In the early years of contact between Europeans and Indians, women often mediated between cultures. Scholars have examined extraordinary women such as Pocahontas and Sacagawea who acted as cross-cultural emissaries, but this emphasis on women’s agency has obscured the more coercive traffic in women that was central to Indian-European relations. Juliana Barr illuminates this darker side by exploring how some Indian women, exchanged as captives and slaves, became political and economic pawns in relations among Indian, Spanish, and French men in the borderlands of colonial America. She uses the Indian slave trade to explicate geopolitical relations among European and native powers and to expand our vision of Indian women, to portray them as not only negotiators but also victims of change.

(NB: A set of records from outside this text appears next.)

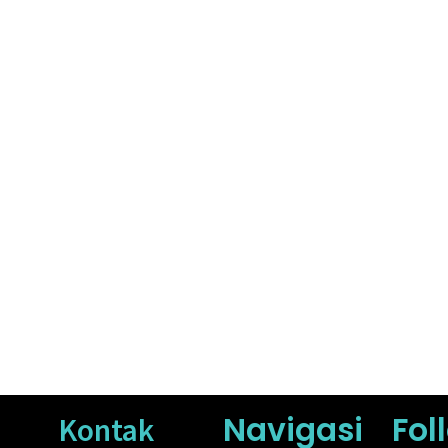
Navigasi
Fol
Kontak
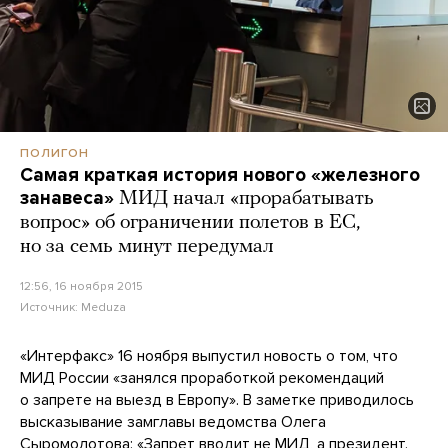
ПОЛИГОН
Самая краткая история нового «железного
занавеса»
МИД начал «прорабатывать
вопрос» об ограничении полетов в ЕС,
но за семь минут передумал
12:56, 16 ноября 2015
Источник:
Meduza
«Интерфакс» 16 ноября выпустил новость о том, что
МИД России «занялся проработкой рекомендаций
о запрете на выезд в Европу». В заметке приводилось
высказывание замглавы ведомства Олега
Сыромолотова: «Запрет вводит не МИД, а президент.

Revising questions that Charles Beard raised in 1913, Woody Holton offers a new economic interpretation of the adoption of the U.S. Constitution. He connects debate about the Constitution with disputes about the political causes of the recession of the 1780s. One line of thought blamed the recession on an excess of democracy, manifested in state legislatures’ willingness to forgive debts and taxes. Such policies discouraged investment, proponents of limiting popular rule argued. Critics of this explanation excoriated the high state taxes intended to pay interest to owners of government bonds for discouraging economic effort by artisans and farmers. Holton uses this nearly forgotten labor-based analysis to challenge assumptions that the tumult of the 1780s shows the dangers of democracy.

While the story of antebellum America’s capitalist development has most commonly centered on the urban and industrial transformation of the North, Joshua D. Rothman argues that the booming southwestern cotton economy exposed the anxieties and tensions of the era in their most acute forms. Examining the 1835 hanging of five supposed professional gamblers in Vicksburg, Mississippi, Rothman suggests that qualms about the morality of participating in a speculative market economy might have been eased through violence as much as through religious revivals and reform activities. In so doing, he calls for a rethinking of our understandings of regionalism, class development, and the market revolution in pre–Civil War America.

Who is interested in the Enlightenment, let alone the American Enlightenment, today? This is the question raised by Nathalie Caron and the late Naomi Wulf in this in-depth historiographical essay, which won the 2012 David Thelen Award. They review the literature on how the Enlightenment has been addressed in the United States over the past twelve years and on how historians in general have been dealing—or not dealing—with an American Enlightenment. From an outsider’s perspective, the essay provides fresh insight into what turns out to be an ideologically fraught paradigm that has been co-opted across the political spectrum. Their essay does so by incorporating Enlightenment historiography into public debates about American national identity, political culture, and religiosity, as well as secularization and modernity.

At the same time that the United States was embarking on what supporters called a “second war for independence,” Spanish Americans were embarking on their first. Caitlin A. Fitz returns the War of 1812 to that hemispheric setting, showing how the Americas’ nearly simultaneous wars against Europe gradually prompted U.S. observers to imagine the Western Hemisphere as a happily independent republican family at a time when Europe seemed to be crumbling under the weight of dynastic alliances and monarchical tyranny. That sense of inter-American unity, she asserts, inspired people throughout the United States with patriotic pride and visions of international importance.